1. Adapt the environment
Is there a place in the clinic where women (clients or employees) can breastfeed and/or express their milk in a quiet, hygienic and closed environment? This place should not be a bathroom due to the hygienic conditions necessary to ensure the health of the child and it should also not be mandatory for nursing women who may also wish to breastfeed elsewhere.
2. Support the mother-child dyad
It is recommended that mother and child should be considered together as a dyad instead of separately especially during the first 3 months (this also applies to a mother who does not breastfeed her child). The consultation room should provide enough space to accommodate both the baby and the mother when care is required especially during the 4th trimester* to avoid separation between the child and his parent as much as possible. The interventions proposed as part of our therapies should always be adapted according to the state and condition of the 2 members of this dyad, hence the relevance of including questions about the baby or mother in our respective assessments and considering this information in the establishment of our treatment plan.
*The first 3 months after childbirth are called the 4th trimester, during this crucial period the attachment bond develops greatly, and this bond will be crucial for the rest of the child's life. The proximity of the baby and its mother is also essential to allow good milk production in the nursing mother and has many other advantages.
3. Have a list of resources
It is important to keep an up-to-date list and to know the community organizations that offer services that are often free near our practice location. Referring mothers who tell us that they encounter obstacles in their breastfeeding journey is crucial.
Also keep a list of professionals more trained in breastfeeding such as IBCLC lactation consultants and other health professionals who have done specific and recognized training in the field (e.g. midwives, nurses, doctors, physiotherapists, osteopaths, chiropractors, occupational therapists, nutritionists, dentists ...)
Have documentation or resources available in your workplace (e.g., you can order these free guides "10 good reasons to breastfeed your baby" "10 useful tips for successful breastfeeding" from the Government of Canada Public Health website.
4. Know how to detect "yellow flags"
It is very relevant for health professionals to know how to recognize different problems that can arise with breastfeeding and to direct the people that are involved to the right resources. These problems can be concerning low milk production, mastitis, engorgement, plugged ducts, vasospasm, nipple blebs, an overactive milk ejection reflex, thrush, pain syndrome, nipple damage and trauma, the baby who does not gain enough weight...
5. Be aware of certain preconceived ideas
Our personal journeys should not be the gold standard when it comes to breastfeeding.

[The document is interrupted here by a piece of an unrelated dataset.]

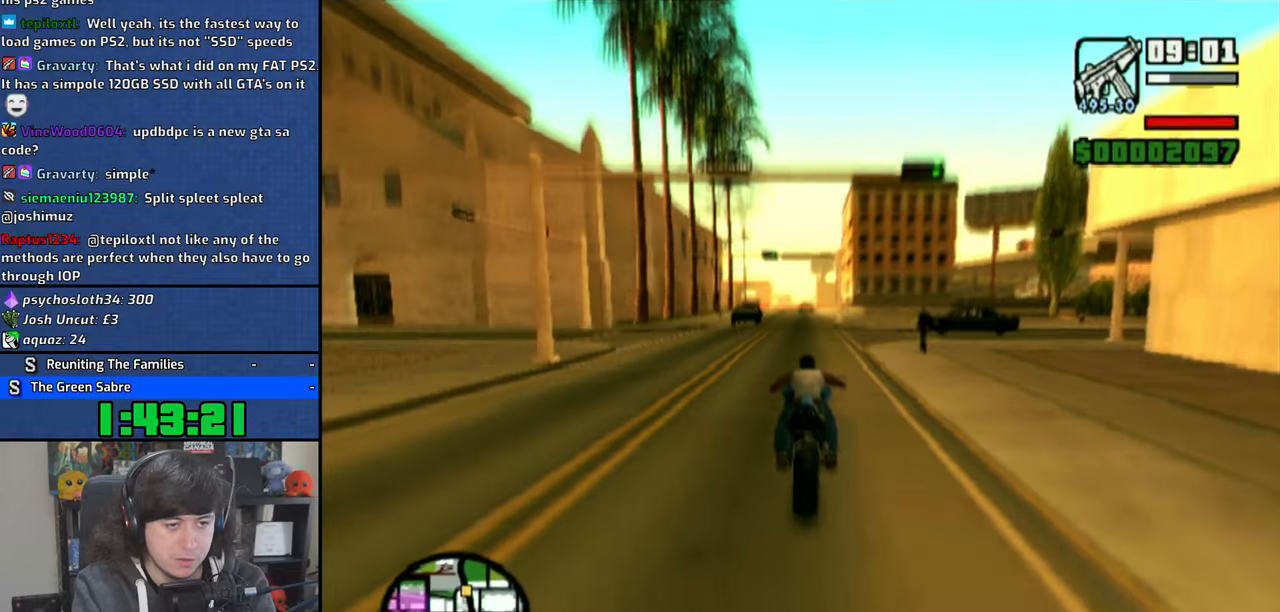
Gameplay with a controller (PlayStation layout); each line is a JSON object with the inputs held at the frame after it. "button_events" lists button changes between this image and that frame as [ms after this image, input, new state], when the widget could be followed in between (sticks are given only as held states).
{"buttons": ["CROSS"], "left_stick": "up-right", "right_stick": "center", "button_events": [[66, "CROSS", "down"], [150, "CROSS", "up"], [200, "CROSS", "down"]]}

We can sometimes share with our customers incorrect information without even realizing it. That information may have been transmitted to us in our personal relationships and even sometimes in our academic career. (Blog: Debunking the myths of breastfeeding)
6. Learn more to better support breastfeeding
An online training session on the basics of breastfeeding currently exists for health professionals, in French only. It's free and lasting 7 hours, it’s a good start for any professional who works with pregnant women, mothers, or babies.
Hopefully this blog and these few points initiate a reflection and contribute to help us become better to support breastfeeding when needed with the women, children, and families that we work with as a health professional.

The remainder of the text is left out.